Cappagh

Dingle / 19 heures

Cher Pierre,

Dingle n’a pas échappé, contrairement à ce que j’imaginais un peu naïvement, à la vague des grands bouleversements de la seconde moitié du XIXème siècle; ceux-ci ont obligé ses habitants à voir plus grand et à ouvrir une ligne de chemin de fer entre Tralee et Dingle qui a accéléré, dès 1880, l’acheminent du poisson vers les centres de distribution. On devine son tracé dans le vieux bâti et on prend acte des transformations qu’il a générées dans un port qui a grandi trop vite.

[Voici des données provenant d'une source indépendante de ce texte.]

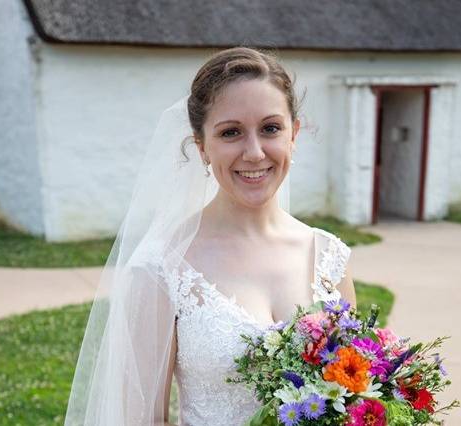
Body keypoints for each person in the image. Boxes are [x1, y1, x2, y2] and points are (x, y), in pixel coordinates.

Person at [64, 46, 356, 426]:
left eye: (270, 129)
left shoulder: (329, 256)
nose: (254, 153)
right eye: (231, 132)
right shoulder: (161, 267)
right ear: (202, 147)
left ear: (293, 134)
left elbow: (353, 394)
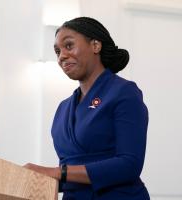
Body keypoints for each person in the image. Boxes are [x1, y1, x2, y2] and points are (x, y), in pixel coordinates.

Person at [24, 17, 150, 199]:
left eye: (68, 46)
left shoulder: (123, 92)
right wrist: (26, 178)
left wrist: (58, 172)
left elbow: (129, 164)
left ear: (95, 46)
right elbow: (71, 175)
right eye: (57, 51)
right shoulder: (63, 108)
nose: (61, 56)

En face de la gare qui n’existe plus, en bout de ligne, de l’autre côté de la jetée aux bites de laquelle sont amarrés quelques bateaux de pêche, demeurent les anciens locaux de conditionnement du poisson, transformés en fish and chips; son patron m’a fait voir un livre qui contient quelques photos de ce train, de ses wagons, de leur mise en service et de leur désaffectation en 1953, lorsque les autorités décidèrent d’offrir aux camions frigorifiques une route au revêtement tout neuf qui sonna le glas de la ligne Tralee-Dingle.

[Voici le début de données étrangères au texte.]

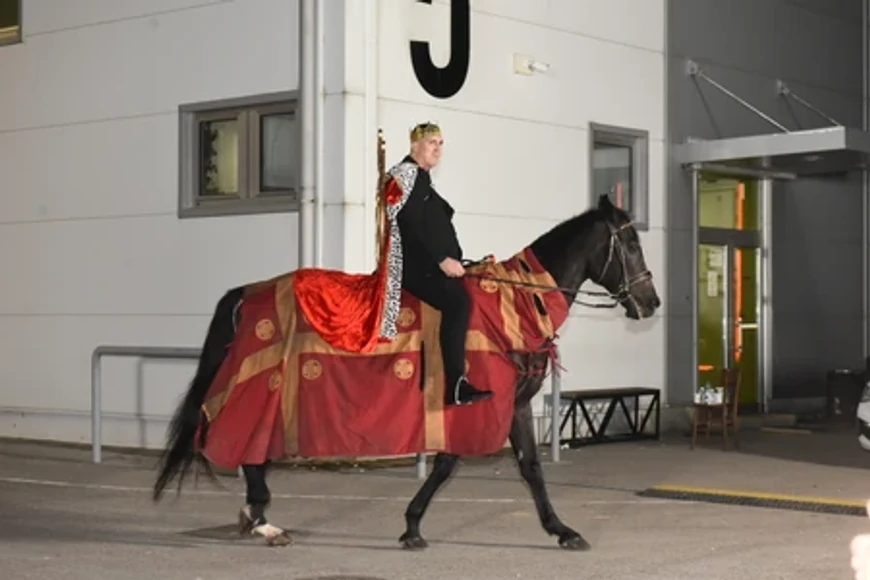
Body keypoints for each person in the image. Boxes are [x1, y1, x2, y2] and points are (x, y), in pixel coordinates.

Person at [382, 122, 493, 406]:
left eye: (441, 143)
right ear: (415, 145)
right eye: (432, 142)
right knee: (457, 304)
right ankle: (456, 384)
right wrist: (441, 259)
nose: (438, 149)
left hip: (433, 264)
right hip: (416, 268)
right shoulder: (408, 175)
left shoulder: (421, 178)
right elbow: (409, 224)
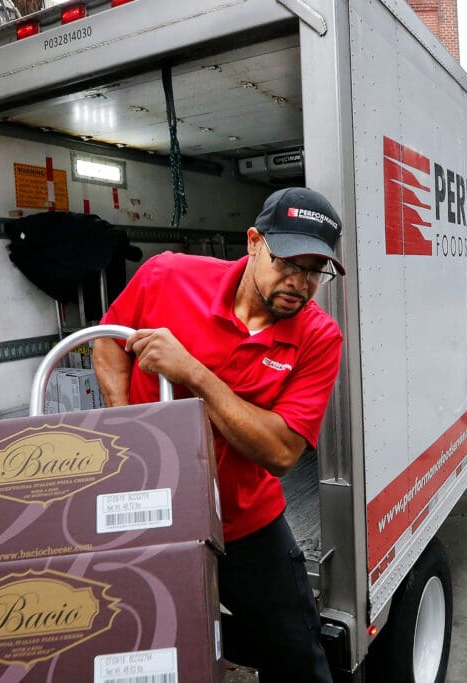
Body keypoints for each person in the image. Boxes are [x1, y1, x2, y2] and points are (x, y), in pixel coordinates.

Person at [93, 187, 344, 682]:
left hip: (245, 524)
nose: (299, 282)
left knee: (296, 650)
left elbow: (280, 452)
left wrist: (195, 373)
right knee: (139, 633)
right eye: (288, 261)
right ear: (254, 241)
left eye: (315, 270)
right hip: (150, 513)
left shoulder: (319, 337)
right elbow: (109, 341)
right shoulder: (167, 276)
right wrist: (127, 430)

Il convient de s’étonner une fois encore de la faible durée d’exploitation de ces trains qui ont nécessité des investissements colossaux, conçus pour le transport des richesses locales et retirés de la circulation, pour la plupart, entre le milieu du siècle passé et les années septante, un peu avant qu’on ne s’avise qu’ils auraient pu constituer une excellente alternative à la voiture et offrir les lignes directrices à l’aménagement de nos territoires.

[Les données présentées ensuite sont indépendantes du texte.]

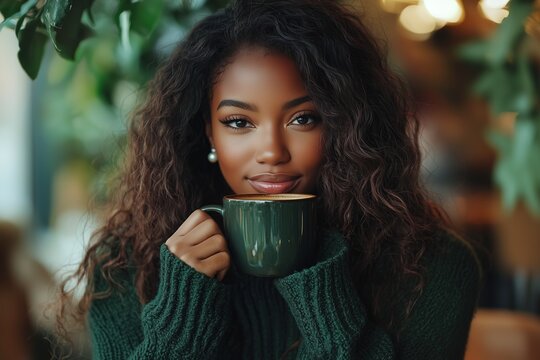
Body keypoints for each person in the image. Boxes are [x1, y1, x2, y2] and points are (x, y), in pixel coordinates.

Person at [58, 0, 482, 358]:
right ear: (208, 132)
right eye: (239, 121)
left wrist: (325, 301)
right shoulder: (126, 265)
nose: (272, 152)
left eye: (304, 118)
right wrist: (181, 318)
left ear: (345, 127)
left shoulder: (432, 268)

Les parkings qui prolifèrent à Dingle entre l’ancienne voix ferrée et l’océan ont congestionné le centre, on ne voit plus d’issue. C’est ce que m’a confié la femme qui nous a accueillis au Grey’s Lane – un restaurant où il fait bon manger – alors qu’on s’en allait; elle y travaille depuis quelques mois déjà, arrivée là après un long détour par le Canada et un retour à la case départ, la Belgique où elle est née et où elle a fait ses classes puis obtenu un master en archéologie et en histoire de l’art.
Aucune amertume dans sa voix, une reconnaissance même pour la beauté de ce coin de terre et la gentillesse de ses habitants qui font croire à un bonheur gaélique, mais ils ne compenseront pas l’impression insistante que quelque chose s’est arrêté à Dingle, pris dans les rets de la consommation, des fish & chips et des boutiques, des pubs et des bed & breakfast, des restaurants et de la laine d’Aran. Elle l’avoue, son cœur la porte désormais ailleurs.